All of the entries are to be restated word for word.

__________________________________________________

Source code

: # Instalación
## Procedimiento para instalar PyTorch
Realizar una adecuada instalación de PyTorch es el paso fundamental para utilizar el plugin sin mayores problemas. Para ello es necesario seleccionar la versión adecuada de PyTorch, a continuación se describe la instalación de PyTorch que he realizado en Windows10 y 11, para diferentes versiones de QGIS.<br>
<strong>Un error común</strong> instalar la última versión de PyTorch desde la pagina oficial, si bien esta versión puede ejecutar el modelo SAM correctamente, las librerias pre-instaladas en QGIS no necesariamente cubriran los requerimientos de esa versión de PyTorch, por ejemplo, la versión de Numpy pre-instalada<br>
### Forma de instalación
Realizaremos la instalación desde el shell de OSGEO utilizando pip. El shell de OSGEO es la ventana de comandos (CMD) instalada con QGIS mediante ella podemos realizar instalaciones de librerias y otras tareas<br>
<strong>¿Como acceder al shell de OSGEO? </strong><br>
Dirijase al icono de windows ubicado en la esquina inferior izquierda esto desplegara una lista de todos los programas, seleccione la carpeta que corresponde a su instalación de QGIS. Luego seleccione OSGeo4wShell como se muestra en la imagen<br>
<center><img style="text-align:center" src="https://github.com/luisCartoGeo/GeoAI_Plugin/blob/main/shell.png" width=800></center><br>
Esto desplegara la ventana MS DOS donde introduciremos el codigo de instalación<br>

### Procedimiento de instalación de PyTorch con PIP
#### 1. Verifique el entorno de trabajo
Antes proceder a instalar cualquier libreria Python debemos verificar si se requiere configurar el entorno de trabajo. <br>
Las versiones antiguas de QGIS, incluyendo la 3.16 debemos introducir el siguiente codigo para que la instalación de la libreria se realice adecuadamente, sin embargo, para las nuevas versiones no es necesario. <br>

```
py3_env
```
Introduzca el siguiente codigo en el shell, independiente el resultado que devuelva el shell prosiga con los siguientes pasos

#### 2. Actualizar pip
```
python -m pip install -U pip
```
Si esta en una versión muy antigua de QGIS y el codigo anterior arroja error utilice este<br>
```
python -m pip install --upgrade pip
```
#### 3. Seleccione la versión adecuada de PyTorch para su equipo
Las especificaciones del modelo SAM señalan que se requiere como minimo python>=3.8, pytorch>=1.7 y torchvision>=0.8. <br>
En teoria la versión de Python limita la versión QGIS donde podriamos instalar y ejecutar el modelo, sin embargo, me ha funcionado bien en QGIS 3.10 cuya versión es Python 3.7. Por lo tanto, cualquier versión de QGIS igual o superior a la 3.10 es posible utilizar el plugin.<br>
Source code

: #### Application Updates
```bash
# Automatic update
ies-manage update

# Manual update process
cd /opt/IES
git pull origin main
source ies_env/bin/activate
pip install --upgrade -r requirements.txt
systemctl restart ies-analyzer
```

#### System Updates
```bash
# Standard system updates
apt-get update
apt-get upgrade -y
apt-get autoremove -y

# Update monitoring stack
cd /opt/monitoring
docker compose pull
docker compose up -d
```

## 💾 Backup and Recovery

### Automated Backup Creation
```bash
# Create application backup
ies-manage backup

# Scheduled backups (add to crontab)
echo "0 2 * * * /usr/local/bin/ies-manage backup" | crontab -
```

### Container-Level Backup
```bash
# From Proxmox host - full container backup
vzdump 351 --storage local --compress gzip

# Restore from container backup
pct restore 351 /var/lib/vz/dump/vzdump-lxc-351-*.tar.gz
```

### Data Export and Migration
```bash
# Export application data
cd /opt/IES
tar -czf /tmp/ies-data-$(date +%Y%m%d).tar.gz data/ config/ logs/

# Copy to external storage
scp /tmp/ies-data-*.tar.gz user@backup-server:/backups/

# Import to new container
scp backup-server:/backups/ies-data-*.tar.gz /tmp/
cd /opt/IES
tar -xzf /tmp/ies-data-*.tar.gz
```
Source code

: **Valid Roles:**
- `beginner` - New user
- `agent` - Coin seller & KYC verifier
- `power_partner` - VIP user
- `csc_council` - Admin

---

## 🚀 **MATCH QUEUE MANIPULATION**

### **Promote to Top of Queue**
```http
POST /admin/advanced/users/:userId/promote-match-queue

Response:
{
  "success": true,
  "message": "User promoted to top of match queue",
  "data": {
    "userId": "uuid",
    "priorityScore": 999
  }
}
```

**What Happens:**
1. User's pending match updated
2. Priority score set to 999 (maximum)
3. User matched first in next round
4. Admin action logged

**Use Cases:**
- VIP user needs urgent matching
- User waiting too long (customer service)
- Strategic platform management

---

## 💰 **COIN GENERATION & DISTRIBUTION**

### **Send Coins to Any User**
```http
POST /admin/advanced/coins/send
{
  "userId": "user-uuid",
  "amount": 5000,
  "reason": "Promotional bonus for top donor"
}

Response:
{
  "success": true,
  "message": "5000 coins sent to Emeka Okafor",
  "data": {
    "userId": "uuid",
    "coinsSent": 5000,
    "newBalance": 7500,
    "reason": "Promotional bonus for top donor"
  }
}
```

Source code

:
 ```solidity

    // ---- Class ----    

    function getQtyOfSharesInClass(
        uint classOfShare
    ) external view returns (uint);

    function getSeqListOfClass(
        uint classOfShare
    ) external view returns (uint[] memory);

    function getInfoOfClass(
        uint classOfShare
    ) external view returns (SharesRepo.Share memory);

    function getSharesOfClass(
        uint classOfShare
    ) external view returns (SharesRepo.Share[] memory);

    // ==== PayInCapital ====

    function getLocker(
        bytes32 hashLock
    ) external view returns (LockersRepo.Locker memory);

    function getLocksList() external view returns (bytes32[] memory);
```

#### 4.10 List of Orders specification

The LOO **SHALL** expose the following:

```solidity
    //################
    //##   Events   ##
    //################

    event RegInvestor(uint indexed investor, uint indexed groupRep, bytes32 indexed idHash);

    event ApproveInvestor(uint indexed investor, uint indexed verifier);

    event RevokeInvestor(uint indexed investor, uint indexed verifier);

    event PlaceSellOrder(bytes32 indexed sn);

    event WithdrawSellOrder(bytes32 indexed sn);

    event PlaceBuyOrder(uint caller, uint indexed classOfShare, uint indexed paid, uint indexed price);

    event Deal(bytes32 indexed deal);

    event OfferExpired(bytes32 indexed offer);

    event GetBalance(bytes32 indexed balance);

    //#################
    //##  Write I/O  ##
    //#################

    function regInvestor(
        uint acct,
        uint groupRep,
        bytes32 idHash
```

__________________________________________________

Solution for this problem —
Source code

: # Instalación
## Procedimiento para instalar PyTorch
Realizar una adecuada instalación de PyTorch es el paso fundamental para utilizar el plugin sin mayores problemas. Para ello es necesario seleccionar la versión adecuada de PyTorch, a continuación se describe la instalación de PyTorch que he realizado en Windows10 y 11, para diferentes versiones de QGIS.<br>
<strong>Un error común</strong> instalar la última versión de PyTorch desde la pagina oficial, si bien esta versión puede ejecutar el modelo SAM correctamente, las librerias pre-instaladas en QGIS no necesariamente cubriran los requerimientos de esa versión de PyTorch, por ejemplo, la versión de Numpy pre-instalada<br>
### Forma de instalación
Realizaremos la instalación desde el shell de OSGEO utilizando pip. El shell de OSGEO es la ventana de comandos (CMD) instalada con QGIS mediante ella podemos realizar instalaciones de librerias y otras tareas<br>
<strong>¿Como acceder al shell de OSGEO? </strong><br>
Dirijase al icono de windows ubicado en la esquina inferior izquierda esto desplegara una lista de todos los programas, seleccione la carpeta que corresponde a su instalación de QGIS. Luego seleccione OSGeo4wShell como se muestra en la imagen<br>
<center><img style="text-align:center" src="https://github.com/luisCartoGeo/GeoAI_Plugin/blob/main/shell.png" width=800></center><br>
Esto desplegara la ventana MS DOS donde introduciremos el codigo de instalación<br>

### Procedimiento de instalación de PyTorch con PIP
#### 1. Verifique el entorno de trabajo
Antes proceder a instalar cualquier libreria Python debemos verificar si se requiere configurar el entorno de trabajo. <br>
Las versiones antiguas de QGIS, incluyendo la 3.16 debemos introducir el siguiente codigo para que la instalación de la libreria se realice adecuadamente, sin embargo, para las nuevas versiones no es necesario. <br>

```
py3_env
```
Introduzca el siguiente codigo en el shell, independiente el resultado que devuelva el shell prosiga con los siguientes pasos

#### 2. Actualizar pip
```
python -m pip install -U pip
```
Si esta en una versión muy antigua de QGIS y el codigo anterior arroja error utilice este<br>
```
python -m pip install --upgrade pip
```
#### 3. Seleccione la versión adecuada de PyTorch para su equipo
Las especificaciones del modelo SAM señalan que se requiere como minimo python>=3.8, pytorch>=1.7 y torchvision>=0.8. <br>
En teoria la versión de Python limita la versión QGIS donde podriamos instalar y ejecutar el modelo, sin embargo, me ha funcionado bien en QGIS 3.10 cuya versión es Python 3.7. Por lo tanto, cualquier versión de QGIS igual o superior a la 3.10 es posible utilizar el plugin.<br>
Source code

: #### Application Updates
```bash
# Automatic update
ies-manage update

# Manual update process
cd /opt/IES
git pull origin main
source ies_env/bin/activate
pip install --upgrade -r requirements.txt
systemctl restart ies-analyzer
```

#### System Updates
```bash
# Standard system updates
apt-get update
apt-get upgrade -y
apt-get autoremove -y

# Update monitoring stack
cd /opt/monitoring
docker compose pull
docker compose up -d
```

## 💾 Backup and Recovery

### Automated Backup Creation
```bash
# Create application backup
ies-manage backup

# Scheduled backups (add to crontab)
echo "0 2 * * * /usr/local/bin/ies-manage backup" | crontab -
```

### Container-Level Backup
```bash
# From Proxmox host - full container backup
vzdump 351 --storage local --compress gzip

# Restore from container backup
pct restore 351 /var/lib/vz/dump/vzdump-lxc-351-*.tar.gz
```

### Data Export and Migration
```bash
# Export application data
cd /opt/IES
tar -czf /tmp/ies-data-$(date +%Y%m%d).tar.gz data/ config/ logs/

# Copy to external storage
scp /tmp/ies-data-*.tar.gz user@backup-server:/backups/

# Import to new container
scp backup-server:/backups/ies-data-*.tar.gz /tmp/
cd /opt/IES
tar -xzf /tmp/ies-data-*.tar.gz
```
Source code

: **Valid Roles:**
- `beginner` - New user
- `agent` - Coin seller & KYC verifier
- `power_partner` - VIP user
- `csc_council` - Admin

---

## 🚀 **MATCH QUEUE MANIPULATION**

### **Promote to Top of Queue**
```http
POST /admin/advanced/users/:userId/promote-match-queue

Response:
{
  "success": true,
  "message": "User promoted to top of match queue",
  "data": {
    "userId": "uuid",
    "priorityScore": 999
  }
}
```

**What Happens:**
1. User's pending match updated
2. Priority score set to 999 (maximum)
3. User matched first in next round
4. Admin action logged

**Use Cases:**
- VIP user needs urgent matching
- User waiting too long (customer service)
- Strategic platform management

---

## 💰 **COIN GENERATION & DISTRIBUTION**

### **Send Coins to Any User**
```http
POST /admin/advanced/coins/send
{
  "userId": "user-uuid",
  "amount": 5000,
  "reason": "Promotional bonus for top donor"
}

Response:
{
  "success": true,
  "message": "5000 coins sent to Emeka Okafor",
  "data": {
    "userId": "uuid",
    "coinsSent": 5000,
    "newBalance": 7500,
    "reason": "Promotional bonus for top donor"
  }
}
```

Source code

:
 ```solidity

    // ---- Class ----    

    function getQtyOfSharesInClass(
        uint classOfShare
    ) external view returns (uint);

    function getSeqListOfClass(
        uint classOfShare
    ) external view returns (uint[] memory);

    function getInfoOfClass(
        uint classOfShare
    ) external view returns (SharesRepo.Share memory);

    function getSharesOfClass(
        uint classOfShare
    ) external view returns (SharesRepo.Share[] memory);

    // ==== PayInCapital ====

    function getLocker(
        bytes32 hashLock
    ) external view returns (LockersRepo.Locker memory);

    function getLocksList() external view returns (bytes32[] memory);
```

#### 4.10 List of Orders specification

The LOO **SHALL** expose the following:

```solidity
    //################
    //##   Events   ##
    //################

    event RegInvestor(uint indexed investor, uint indexed groupRep, bytes32 indexed idHash);

    event ApproveInvestor(uint indexed investor, uint indexed verifier);

    event RevokeInvestor(uint indexed investor, uint indexed verifier);

    event PlaceSellOrder(bytes32 indexed sn);

    event WithdrawSellOrder(bytes32 indexed sn);

    event PlaceBuyOrder(uint caller, uint indexed classOfShare, uint indexed paid, uint indexed price);

    event Deal(bytes32 indexed deal);

    event OfferExpired(bytes32 indexed offer);

    event GetBalance(bytes32 indexed balance);

    //#################
    //##  Write I/O  ##
    //#################

    function regInvestor(
        uint acct,
        uint groupRep,
        bytes32 idHash
```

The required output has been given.